The left is taking up the fight against the new authoritarianism- the labour movement and civil society should take their lead

By Mark Buckley

The Queen’s Speech marks a turning-point in the drive towards a new authoritarianism in Britain. To their credit, elements of the left such as Diane Abbott and the Morning Star have immediately responded to the dangers and sharply criticised the government’s legislative plan.

There should be no doubt that other leading left figures will take up the fight, as Jeremy Corbyn and John McDonnell have a long track record in fighting for civil liberties. But the gravity of the threat means that the entire labour movement and wider civil society, including NGOs, charities, local authorities and campaigning organisations should all be at the forefront of opposing the government’s draconian plans.

Empowering the state and its agencies

These measures are undoubtedly draconian. The planned Bills include new curbs on the right to protest, new restrictions on freedom of academic expression (while protecting racists and the far right), new voter photo ID requirements which are obviously aimed at voter suppression as well as legislation to block appeal to the courts against government decisions, effectively placing the government above the law.

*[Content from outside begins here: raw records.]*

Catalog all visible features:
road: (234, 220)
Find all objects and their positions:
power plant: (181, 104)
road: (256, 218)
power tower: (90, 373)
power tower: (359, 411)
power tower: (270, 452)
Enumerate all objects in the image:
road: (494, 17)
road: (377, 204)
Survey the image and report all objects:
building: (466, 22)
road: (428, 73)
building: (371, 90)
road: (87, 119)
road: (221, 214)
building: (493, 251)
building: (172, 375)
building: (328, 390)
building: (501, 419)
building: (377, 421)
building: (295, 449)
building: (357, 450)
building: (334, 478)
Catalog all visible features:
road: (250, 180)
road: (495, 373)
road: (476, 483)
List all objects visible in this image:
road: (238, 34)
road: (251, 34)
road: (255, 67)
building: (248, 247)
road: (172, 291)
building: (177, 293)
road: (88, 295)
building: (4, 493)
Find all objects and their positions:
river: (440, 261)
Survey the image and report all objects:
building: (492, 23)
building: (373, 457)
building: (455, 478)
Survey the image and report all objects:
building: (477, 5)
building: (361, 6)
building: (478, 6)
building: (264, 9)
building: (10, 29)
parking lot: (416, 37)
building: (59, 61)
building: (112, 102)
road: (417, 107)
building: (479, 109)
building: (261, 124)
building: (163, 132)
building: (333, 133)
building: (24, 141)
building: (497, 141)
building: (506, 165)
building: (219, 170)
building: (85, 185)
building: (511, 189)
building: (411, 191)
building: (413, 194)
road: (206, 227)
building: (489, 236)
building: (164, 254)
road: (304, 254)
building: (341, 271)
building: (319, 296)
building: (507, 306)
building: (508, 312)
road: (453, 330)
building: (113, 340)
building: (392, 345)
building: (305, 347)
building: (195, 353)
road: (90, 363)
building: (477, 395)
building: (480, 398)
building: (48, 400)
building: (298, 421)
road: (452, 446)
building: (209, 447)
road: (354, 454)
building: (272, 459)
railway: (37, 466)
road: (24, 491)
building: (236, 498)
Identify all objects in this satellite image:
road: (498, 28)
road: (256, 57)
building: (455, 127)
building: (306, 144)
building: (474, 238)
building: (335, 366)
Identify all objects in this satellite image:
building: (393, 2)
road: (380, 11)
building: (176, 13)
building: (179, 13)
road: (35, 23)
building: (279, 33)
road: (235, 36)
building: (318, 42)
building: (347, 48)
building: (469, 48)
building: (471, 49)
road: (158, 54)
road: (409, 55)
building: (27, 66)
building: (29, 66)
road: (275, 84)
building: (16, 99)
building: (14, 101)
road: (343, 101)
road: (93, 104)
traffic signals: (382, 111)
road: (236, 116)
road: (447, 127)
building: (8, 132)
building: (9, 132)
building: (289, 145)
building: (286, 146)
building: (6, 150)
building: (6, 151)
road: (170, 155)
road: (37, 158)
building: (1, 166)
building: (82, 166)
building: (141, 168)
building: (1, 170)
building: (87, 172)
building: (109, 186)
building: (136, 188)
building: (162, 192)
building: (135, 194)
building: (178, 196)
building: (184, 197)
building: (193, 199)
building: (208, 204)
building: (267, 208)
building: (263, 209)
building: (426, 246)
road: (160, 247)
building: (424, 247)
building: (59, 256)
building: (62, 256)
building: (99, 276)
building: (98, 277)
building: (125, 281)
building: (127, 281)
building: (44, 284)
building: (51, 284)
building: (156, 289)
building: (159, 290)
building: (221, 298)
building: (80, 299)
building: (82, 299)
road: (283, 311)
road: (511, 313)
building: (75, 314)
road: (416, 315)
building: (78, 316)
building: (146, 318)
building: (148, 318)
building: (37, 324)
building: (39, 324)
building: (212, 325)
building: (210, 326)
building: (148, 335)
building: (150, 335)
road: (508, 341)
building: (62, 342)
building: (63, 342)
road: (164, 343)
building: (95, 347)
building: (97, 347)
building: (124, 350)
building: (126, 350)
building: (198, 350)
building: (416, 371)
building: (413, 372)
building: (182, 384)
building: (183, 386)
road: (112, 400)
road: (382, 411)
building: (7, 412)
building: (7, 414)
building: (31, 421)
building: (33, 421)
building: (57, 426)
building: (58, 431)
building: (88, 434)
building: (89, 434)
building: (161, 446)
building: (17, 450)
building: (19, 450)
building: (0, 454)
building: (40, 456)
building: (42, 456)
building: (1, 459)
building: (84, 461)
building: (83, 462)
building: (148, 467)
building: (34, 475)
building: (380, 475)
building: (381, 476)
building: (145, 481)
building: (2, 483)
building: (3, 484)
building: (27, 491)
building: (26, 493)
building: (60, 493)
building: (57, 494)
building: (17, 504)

As Diane Abbott explained, “In effect the government is curbing the right to free speech if it does not agree with you, curbing people’s right to protest against their policies, blocking the courts from holding the government accountable to the law and preventing millions of people from voting who are more likely to vote Labour.”

A Morning Star editorial argued that, “Like the proposed amnesty for soldiers who commit atrocities such as the Ballymurphy killings, this is about one thing: empowering the state and its agencies and reducing our power as citizens to hold them to account.” The editorial went on, “It is an ambitious and far-reaching agenda from a ruling party that is aware of the collapse of confidence in the system in recent years, and determined to shut down challenges to it. It requires an equally ambitious response from the left.”

These points are completely correct and highlight the pressing requirement to broaden and deepen the opposition to the government’s agenda.

Of course, the editorial’s reference to the Ballymurphy Massacre, where eleven innocent Irish people were gunned down in a reign of terror by British soldiers over a period of three days, shows that the British state is well versed in brutality. This state is also a notoriously undemocratic one, with even a former Tory law lord calling it ‘an elective dictatorship’.

Even so, these new powers come in addition to the Overseas Operations and Covert Human Intelligence Acts and the Policing, Sentencing and Courts Bill still passing through parliament. Together they represent a new, hardening of these brutal and anti-democratic features of the state and place them on a legal footing. The first two Acts provide legal immunity for armed forces and police respectively to commit torture, rape and murder, while the remaining Bill further curbs the right to protest and has already been the subject of big mobilisations following the police brutality at the Sarah Everard vigil on Clapham Common.

Opportunism and strategy

Clearly, the Tory government faces no immediate threat. It has an 80-seat majority in parliament and a completely supine leader of the Labour Party to rely on. The nascent and scattered protests against the government are only now emerging and it will take major struggles before a new political leadership can challenge the government.

Its motivation for such bold, reactionary measures is a combination of opportunism and strategy. Opportunistically, it knows there is barely any anti-democratic outrage that it is willing commit that will be opposed consistently by the Labour leadership, although even Starmer is obliged to criticise the efforts to suppress voters as they directly affect Labour elected officials and their prospects.

Strategically, since Thatcher, post-Second World War Britain has only ever been challenged from the right. Decades of attacks on the working class and the oppressed were placed at risk by the emergence of the Corbyn leadership of the Labour Party. From the perspective of the British and US ruling classes, the threat to post-Thatcher Britain was way too close for comfort. There is a determination to ensure that cannot be repeated for the foreseeable future, which also explains the ongoing attacks on Corbyn and his supporters.

The emergence of the strong state and an authoritarian government is a response to these factors. It is not the same as the degenerating fascist or military dictatorships we saw in southern Europe until as recently as the mid-1970s, the types of dictatorial government that the US still regularly installs around the world.

Instead, the combination of strong state and authoritarian government is more in the model of de Gaulle in France, which Macron himself is now also emulating. It is combination which is a major threat to the entire labour movement, to Black and Asian communities, to the potentially re-emerging women’s movement and every type of campaign, from abortion rights, to climate change, to student protests over rents, to the campaign against ‘fire and rehire’ and the struggles against racism. It is already a threat to hard-won gains in Ireland in its efforts to undermine the Good Friday Agreement.

Socialists should do everything possible to oppose these measures and raise opposition to them in every type of campaign, union branch and Labour Party body. The ongoing ‘kill the bill’ protests are very important. It should also be clear that these measures would be used against the major mobilisations in support of Palestine if the authorities believe they can get away with it.

The task of the labour movement is to defend itself and wider society against this onslaught.

One of the next major opportunities to raise all these issues will the national demo of the People’s Assembly Against Austerity on June 26.